Livni and Netanyahu vow to topple Hamas rule
The two leading candidates to become Israel's next prime minister vowed on Sunday to topple Hamas's government in the Gaza Strip, ratcheting up tensions after a six-month-old cease-fire ended in violence, Reuters reported.
The threats by Foreign Minister Tzipi Livni and right-wing Likud party chief Benjamin Netanyahu followed a cabinet meeting in which outgoing Prime Minister Ehud Olmert cautioned against rushing into a large-scale operation in the Hamas-ruled enclave in response to escalating rocket fire by militants.
Such an operation could result in heavy casualties on both sides, fuel a major humanitarian crisis in the aid-dependent Gaza Strip and spark an international outcry against Israel.
If elected premier in a Feb 10 election, Livni, who heads the centrist Kadima party, said her government's "strategic objective" would be to "topple the Hamas regime" using military, economic and diplomatic means. She did not set a timetable.
Netanyahu, Livni's main rival for the premiership, called for a more "active policy of attack," accusing the current government of being too "passive."
"In the long-term, we will have to topple the Hamas regime.

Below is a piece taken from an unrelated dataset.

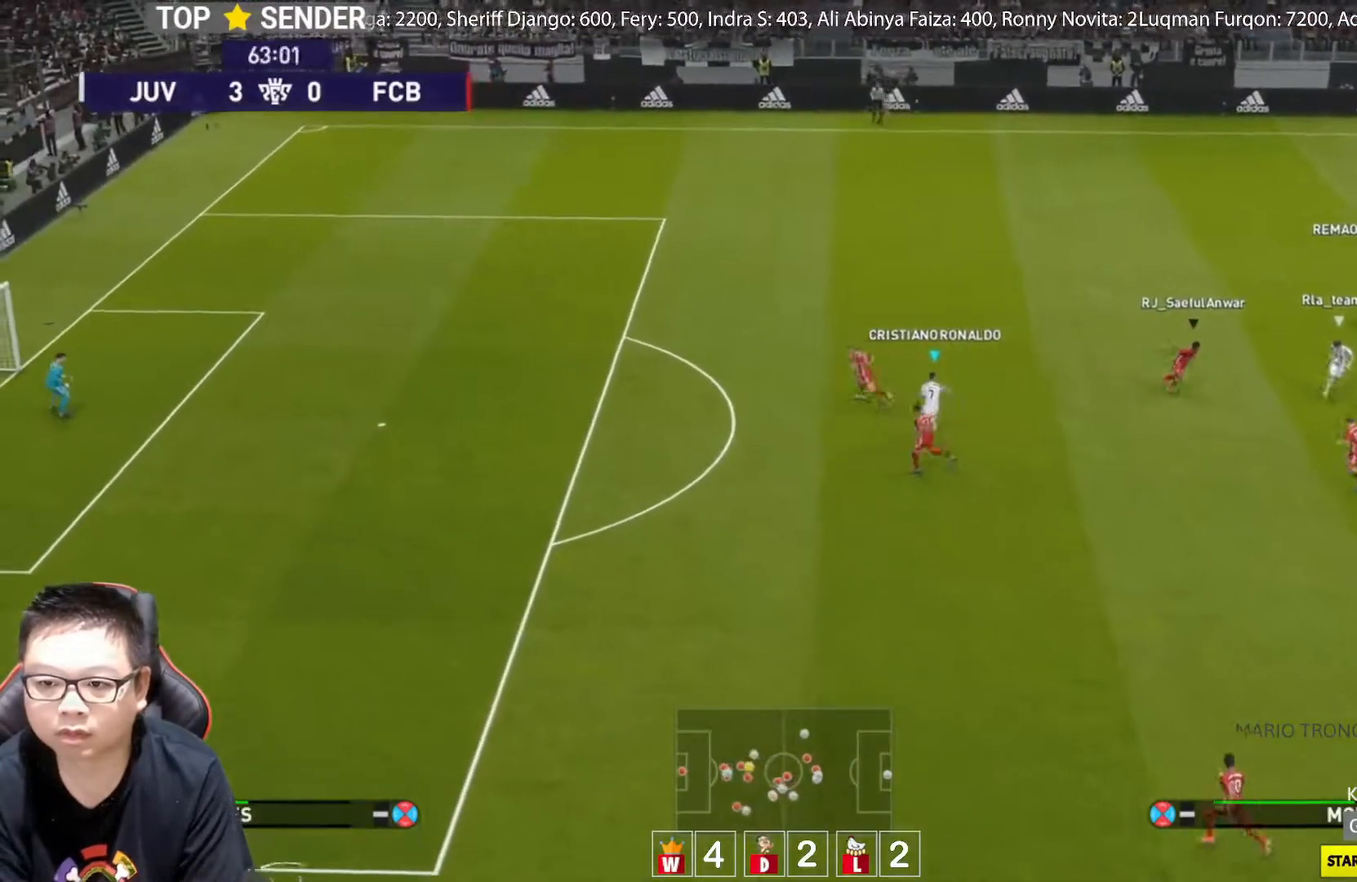
{"buttons": ["R1"], "left_stick": "up-left", "events": []}
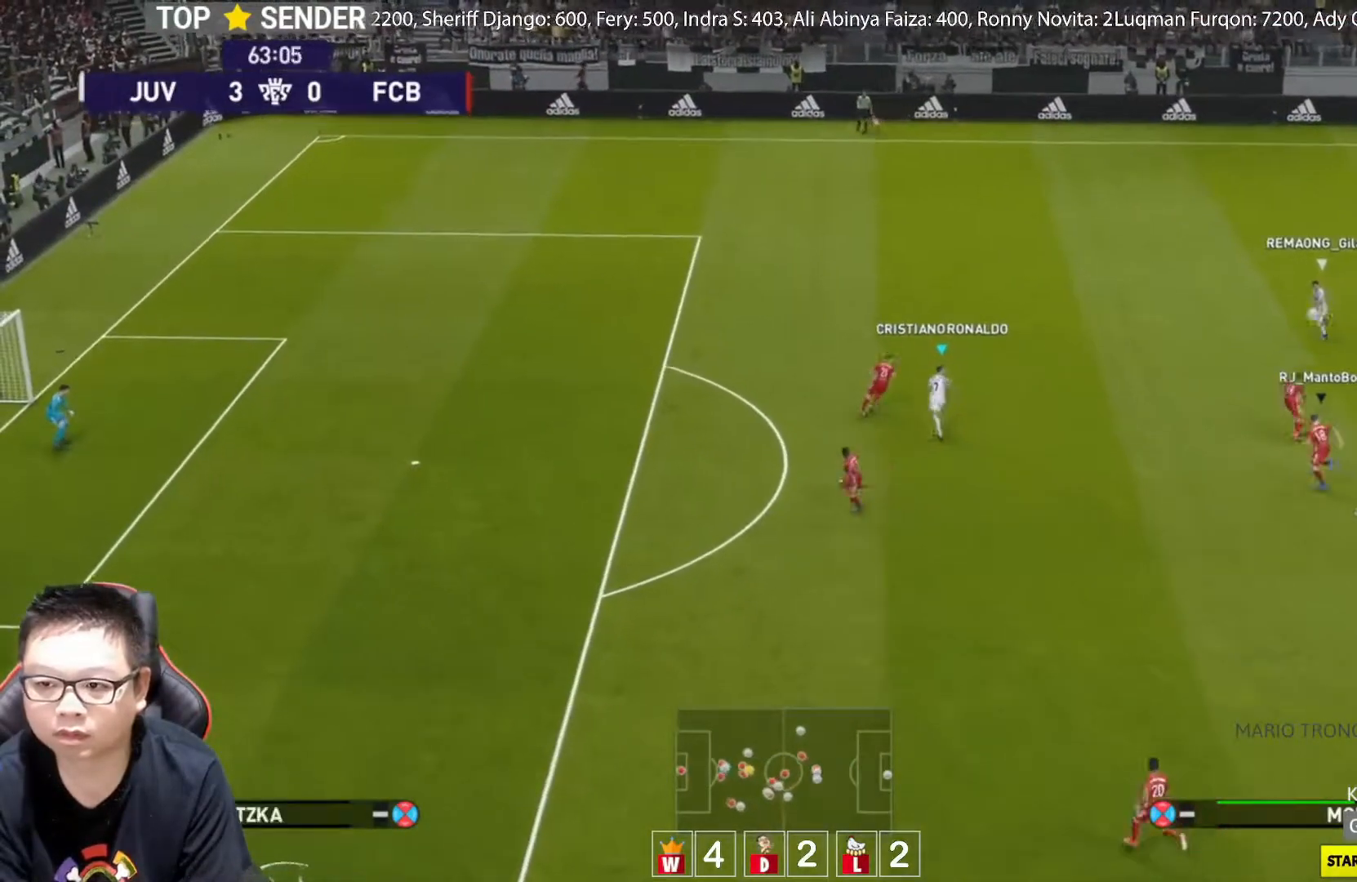
{"buttons": ["R1"], "left_stick": "down", "events": [[133, "R1", "up"], [133, "left_stick", "center"], [400, "left_stick", "down"], [467, "R1", "down"]]}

In the short-term, ... there are a wide range of possibilities, from doing nothing to doing everything, meaning to conquer Gaza," Netanyahu said during a visit to a house in the southern Israeli town of Sderot that was hit by a rocket.
Palestinian militants have fired nearly 60 of the makeshift rockets and mortar shells at Israel since the Egyptian-brokered cease-fire with Hamas ended on Friday, the Israeli army said. Over the weekend, an Israeli air strike killed one militant and at least one person in Israel was injured by a shell shrapnel.